Kerala: Develop long-term liquor policy to counter revenue loss due to prohibition, says report
Kerala: Develop long-term liquor policy to counter revenue loss due to prohibition, says report
"Being the most important revenue raising source, a well- drawn out, long-term liquor policy is the urgent need of the hour," report said.

Thiruvananthapuram: Red flagging the UDF government's goal of going for total liquor prohibition, the Kerala Public Expenditure Review Committee (KPERC) has recommended that a long-term liquor policy be worked out, keeping in mind the revenue loss due to the prohibition.

Indian Made Foreign Liquor (IMFL) is the most important revenue raising commodity which records 18.63 per cent growth in the medium-term, the committee recently pointed out in its fourth report, 2013-14.

"Being the most important revenue raising source, a well- drawn out, long-term liquor policy is the urgent need of the hour," it said.

Such a policy may be evolved at the earliest after taking into account the fact that what Kerala loses by way of liquor revenue will be gained by its neighbouring states, the report said, adding that the total revenue earned by state from the sale of IMFL for the year 2013-14 stood at Rs 5,830.12 crore.

The committee also said it feels that the anti-liquor campaign and severe time-bound punishment to liquor and drug pushers in the vicinity of educational institutions would be more appropriate steps than the goal of liquor prohibition.

The government should constitute 'anti-drug students' squads' just like 'student police', on every campus to check the menace.
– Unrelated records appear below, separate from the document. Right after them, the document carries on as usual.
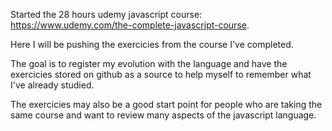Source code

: Started the 28 hours udemy javascript course: https://www.udemy.com/the-complete-javascript-course.

Here I will be pushing the exercicies from the course I've completed.

The goal is to register my evolution with the language and have the exercicies stored on github as a source to help myself to remember what I've already studied.

The exercicies may also be a good start point for people who are taking the same course and want to review many aspects of the javascript language.
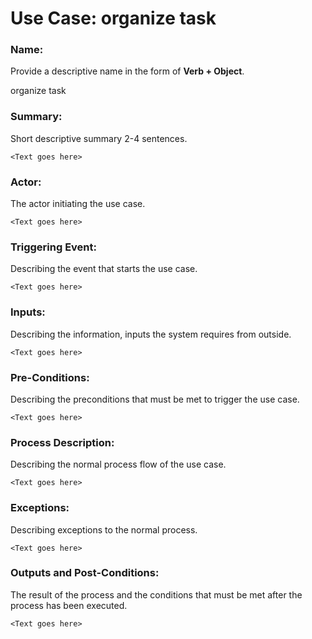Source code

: # Use Case: organize task

### Name: 
Provide a descriptive name in the form of **Verb + Object**.

organize task

### Summary: 
Short descriptive summary 2-4 sentences.

    <Text goes here>

### Actor:
The actor initiating the use case.

    <Text goes here>

### Triggering Event:
Describing the event that starts the use case.

    <Text goes here>

### Inputs:
Describing the information, inputs the system requires from outside.

    <Text goes here>

### Pre-Conditions:
Describing the preconditions that must be met to trigger the use case.

    <Text goes here>

### Process Description:
Describing the normal process flow of the use case.

    <Text goes here>

### Exceptions:
Describing exceptions to the normal process.

    <Text goes here>

### Outputs and Post-Conditions:
The result of the process and the conditions that must be met after the process has been executed.

    <Text goes here>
Asking the government to introduce a targeted approach for the disbursement of welfare payments, the committee said that the 'Bolsa Family Welfare' programme functioning successfully in Brazil should be adopted in Kerala.

In Brazil, the family welfare programme is conditional and welfare allowance is given only to the female head of the household, the report pointed out.

"In return for benefits, the families commit to keeping their children in school and taking them for regular health check-ups."

"Such targeted approach would yield better dividends than the policy to ban liquor," the report added.

The Congress-led UDF government announced its new liquor policy in August last year that envisages total prohibition in the state in the next 10 years.

All bars serving IMFL and its sales in hotels other than Five-Star ones were closed as per the new policy, which also seeks to annually shut down 10 per cent of the over 400 retail outlets of Kerala State Beverages Corporation, the sole agency for the supply of wholesale and retail IMFL in the state.